Output all records exactly.

§ EXERCISE INPUTS:
........

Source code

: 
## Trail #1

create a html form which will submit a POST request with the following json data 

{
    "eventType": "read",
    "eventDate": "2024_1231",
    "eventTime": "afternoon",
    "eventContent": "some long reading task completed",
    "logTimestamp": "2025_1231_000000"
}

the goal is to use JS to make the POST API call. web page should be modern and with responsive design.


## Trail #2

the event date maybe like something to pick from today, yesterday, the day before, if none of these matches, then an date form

........

§ REPLY TO THE TASK:
Source code

: 
## Trail #1

create a html form which will submit a POST request with the following json data 

{
    "eventType": "read",
    "eventDate": "2024_1231",
    "eventTime": "afternoon",
    "eventContent": "some long reading task completed",
    "logTimestamp": "2025_1231_000000"
}

the goal is to use JS to make the POST API call. web page should be modern and with responsive design.


## Trail #2

the event date maybe like something to pick from today, yesterday, the day before, if none of these matches, then an date form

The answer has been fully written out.